So I stand upon what I wrote, unless factual circumstance proves me wrong.
Arnold Harris
Mount Horeb WI
@ ArnoldHarris:
Aligning with Russia is the worst thing Israel can do. In case you haven’t noticed or maybe you are senile, but russia is sending arms to Israel’s enemies. If you are so enamored with dictatorships, go live in one. I prefer freedom.
Russia is playing a winning hand, at least by my standards. As a matter of fact, I wish the United States of America and the State of Israel had tough, nationalist, no-nonsense governments just like those that have always run the great Russian state. Throughout the 79 years of my life to date, including the three years that I served in uniform in the United States Army and its reserves, and the two years my wife and I spent mostly as graduate fellowship students in Israel plus some months living with my wife’s family in Croatia, nobody was ever able to convince me that democracy was a worthwhile goal for any society.

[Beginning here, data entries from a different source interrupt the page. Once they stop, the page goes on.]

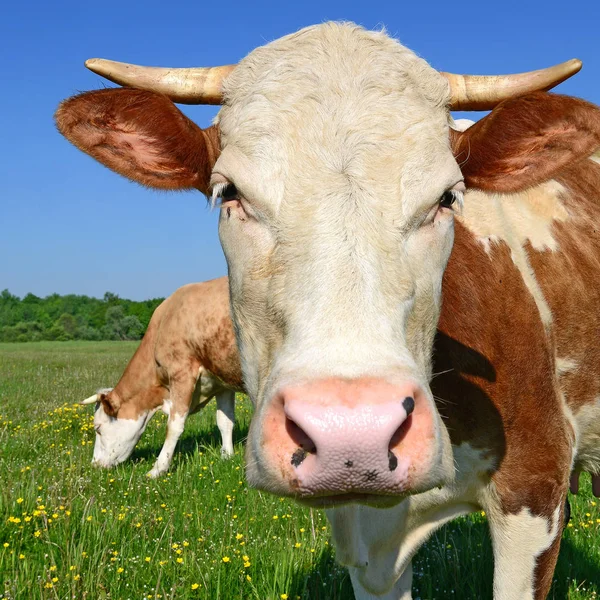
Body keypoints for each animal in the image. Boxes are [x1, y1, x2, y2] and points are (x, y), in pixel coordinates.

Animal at [80, 276, 244, 478]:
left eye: (98, 428)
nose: (94, 465)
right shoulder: (222, 381)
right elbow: (225, 421)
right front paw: (227, 456)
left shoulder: (182, 373)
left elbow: (173, 427)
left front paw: (158, 469)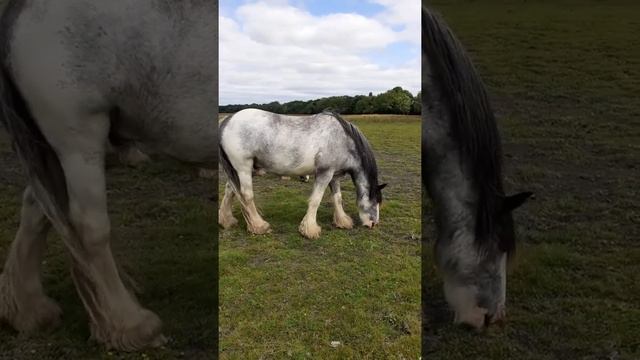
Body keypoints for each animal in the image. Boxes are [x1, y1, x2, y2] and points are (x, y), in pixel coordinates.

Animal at [218, 109, 388, 239]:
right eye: (375, 202)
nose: (373, 224)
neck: (343, 140)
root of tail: (227, 120)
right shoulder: (324, 173)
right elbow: (315, 200)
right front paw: (310, 229)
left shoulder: (333, 176)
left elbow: (337, 198)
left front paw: (342, 221)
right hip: (243, 168)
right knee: (246, 196)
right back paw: (259, 226)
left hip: (240, 170)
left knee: (229, 191)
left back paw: (227, 221)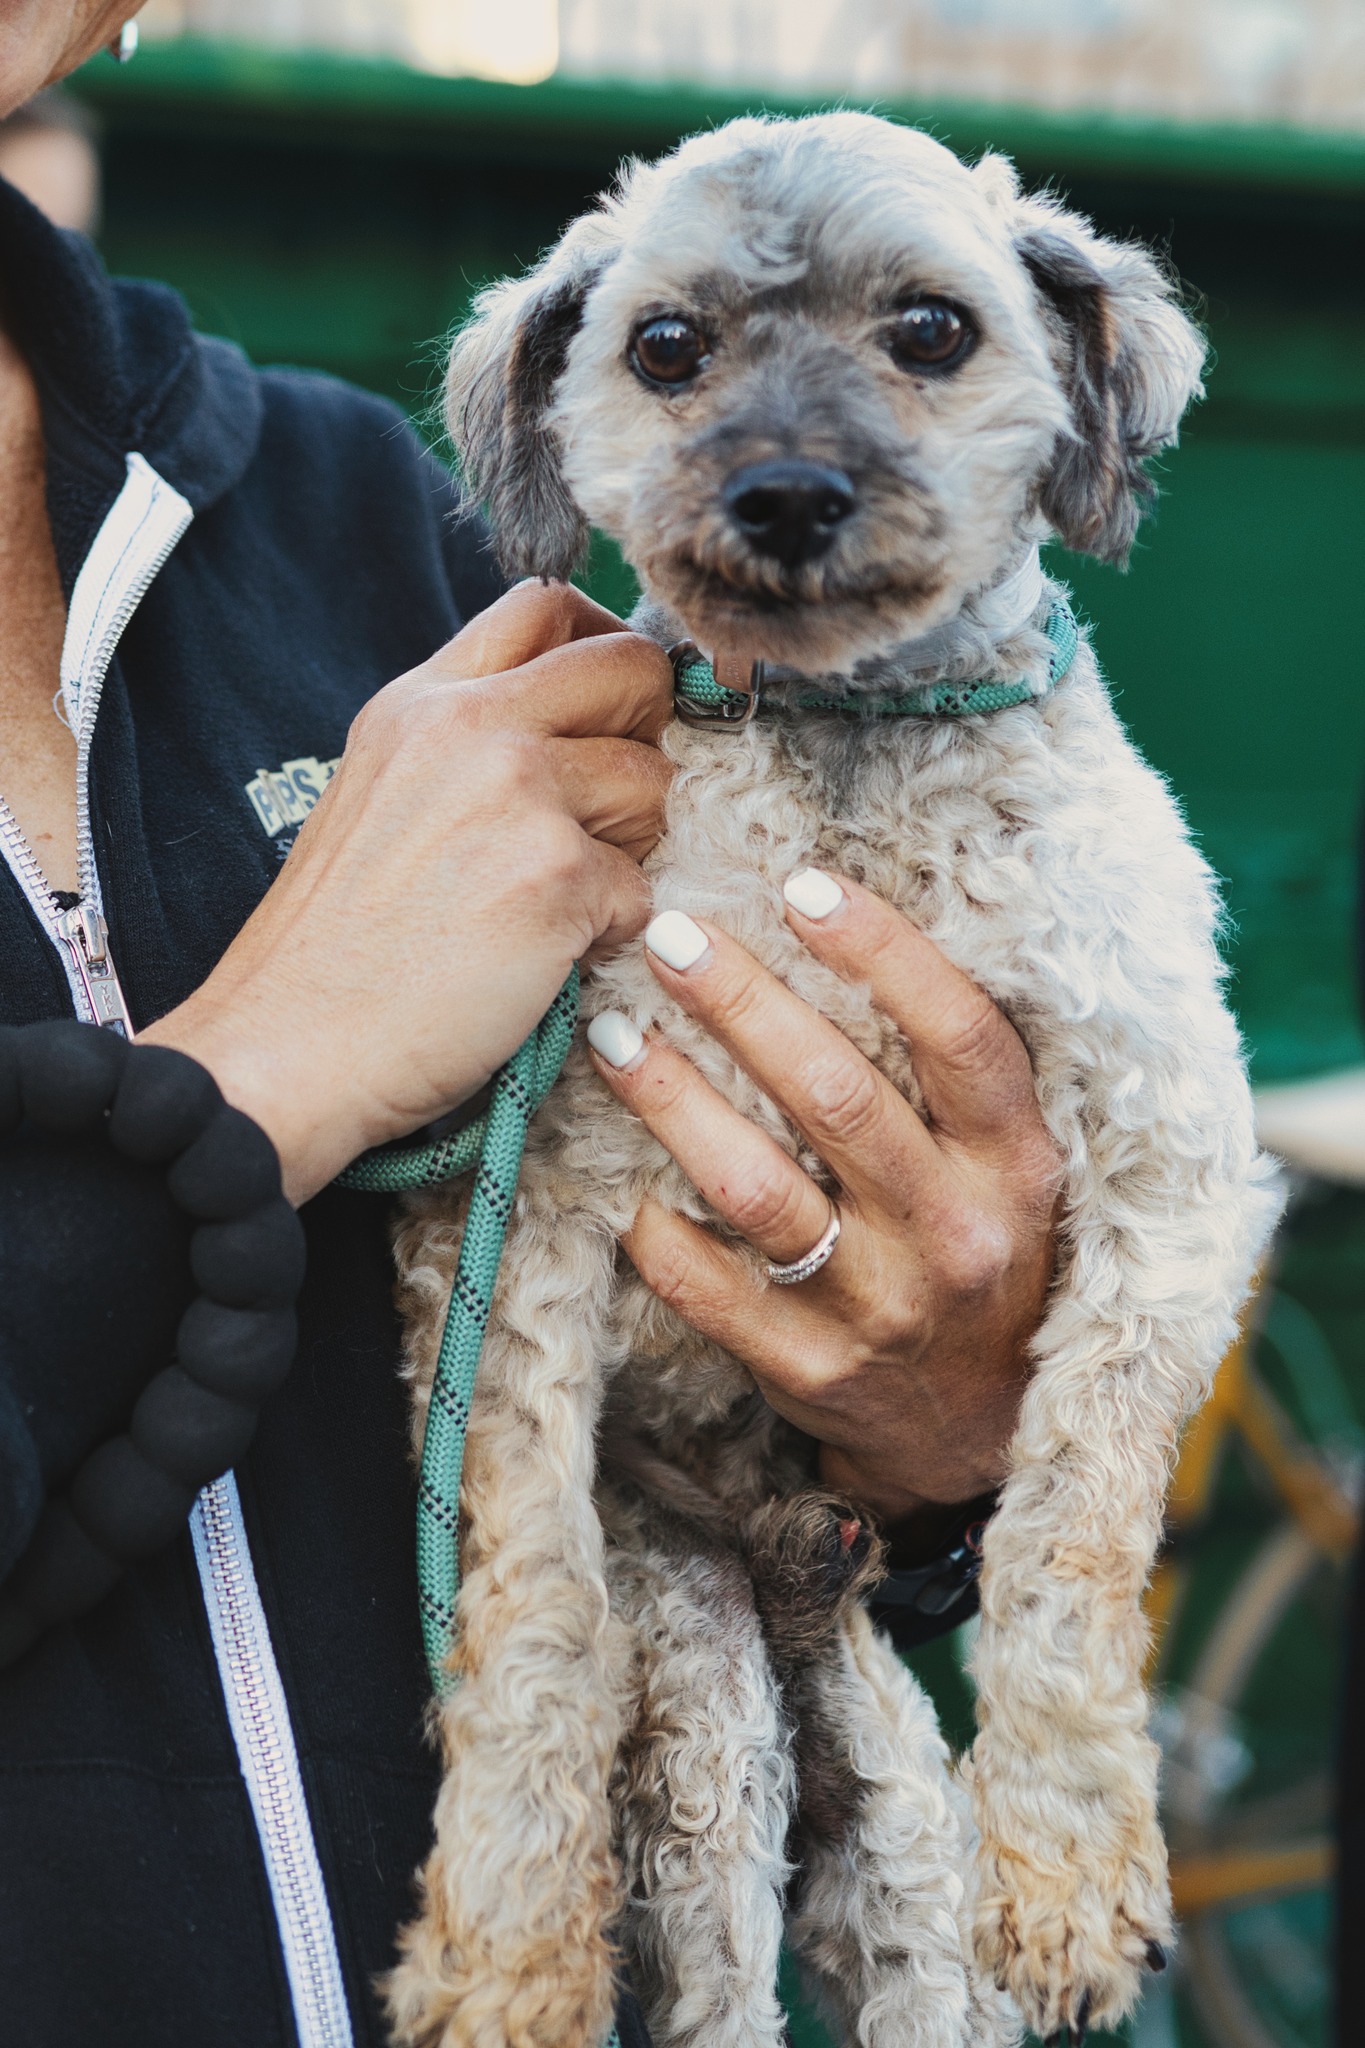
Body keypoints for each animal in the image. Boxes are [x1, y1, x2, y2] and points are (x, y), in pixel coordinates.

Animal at [382, 108, 1285, 2048]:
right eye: (665, 347)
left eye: (933, 329)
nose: (786, 491)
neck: (846, 743)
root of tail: (785, 1585)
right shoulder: (517, 1239)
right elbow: (529, 1612)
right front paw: (504, 1947)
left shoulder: (1166, 1173)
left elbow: (1073, 1530)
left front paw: (1070, 1867)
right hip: (717, 1751)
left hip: (902, 1877)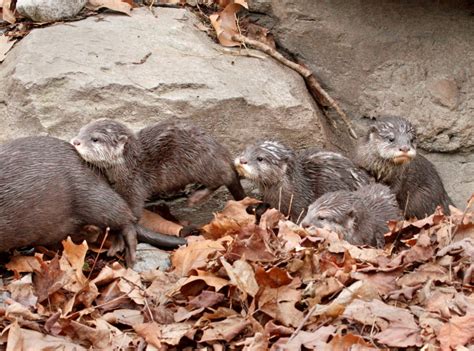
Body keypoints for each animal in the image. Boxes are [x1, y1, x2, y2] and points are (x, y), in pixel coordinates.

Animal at [72, 119, 246, 221]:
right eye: (81, 131)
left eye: (95, 139)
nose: (75, 141)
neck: (130, 165)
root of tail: (222, 152)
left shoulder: (135, 184)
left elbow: (135, 208)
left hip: (202, 164)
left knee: (224, 177)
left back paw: (196, 197)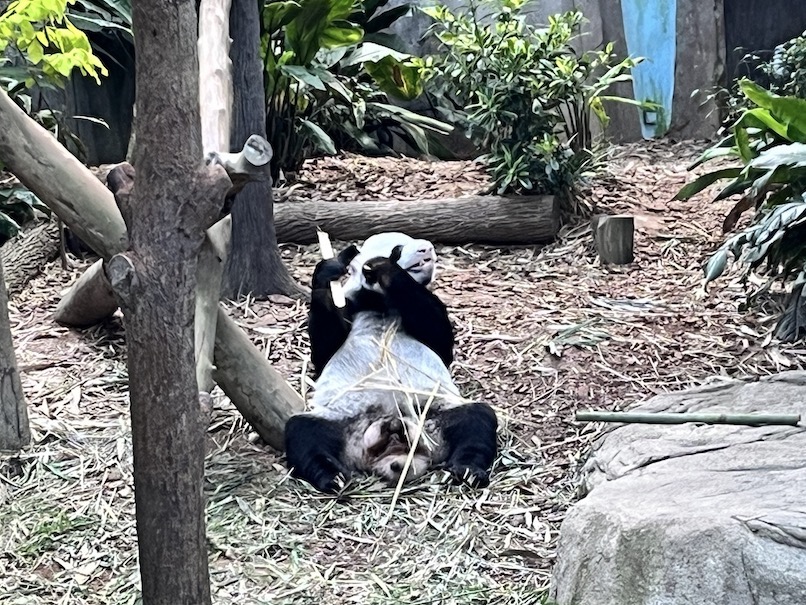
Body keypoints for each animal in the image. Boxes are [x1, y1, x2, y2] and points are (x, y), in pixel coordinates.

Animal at [284, 234, 498, 494]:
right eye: (398, 249)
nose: (426, 248)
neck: (380, 302)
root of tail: (395, 451)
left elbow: (439, 338)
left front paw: (385, 270)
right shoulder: (349, 304)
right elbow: (323, 351)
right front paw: (330, 271)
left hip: (433, 413)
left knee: (477, 421)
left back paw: (467, 470)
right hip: (337, 419)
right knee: (303, 433)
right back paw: (332, 477)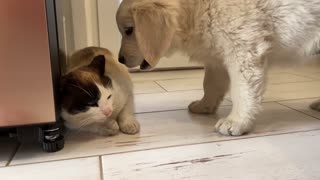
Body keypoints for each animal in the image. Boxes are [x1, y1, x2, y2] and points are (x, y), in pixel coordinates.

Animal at [116, 0, 320, 135]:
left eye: (129, 30)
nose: (120, 59)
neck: (196, 8)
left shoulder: (243, 49)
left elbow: (242, 91)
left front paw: (237, 121)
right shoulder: (217, 58)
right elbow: (211, 85)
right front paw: (204, 105)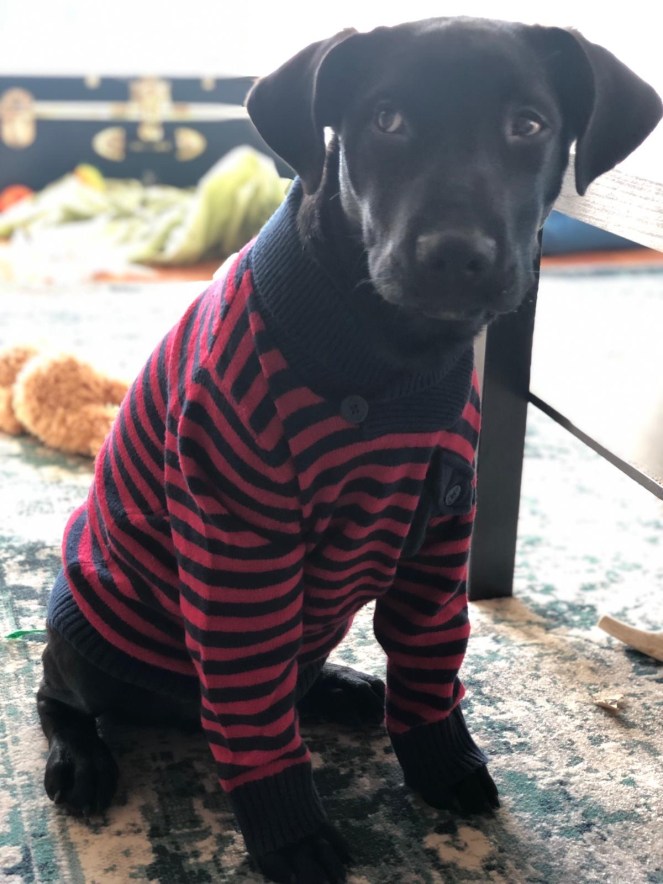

Shoshana Bryen says Russia has no friends except Iran. Frankly, I wish Israel were also one of Russia’s local friends in the Middle East. China and India, too. Because I have no faith whatsoever in the long-term viability of the American empire, and I can clearly see Israel winding up as the last ally of a bankrupt and sinking imperial USA.
Israel, like any other sovereign state, has no permanent friends; only permanent interests.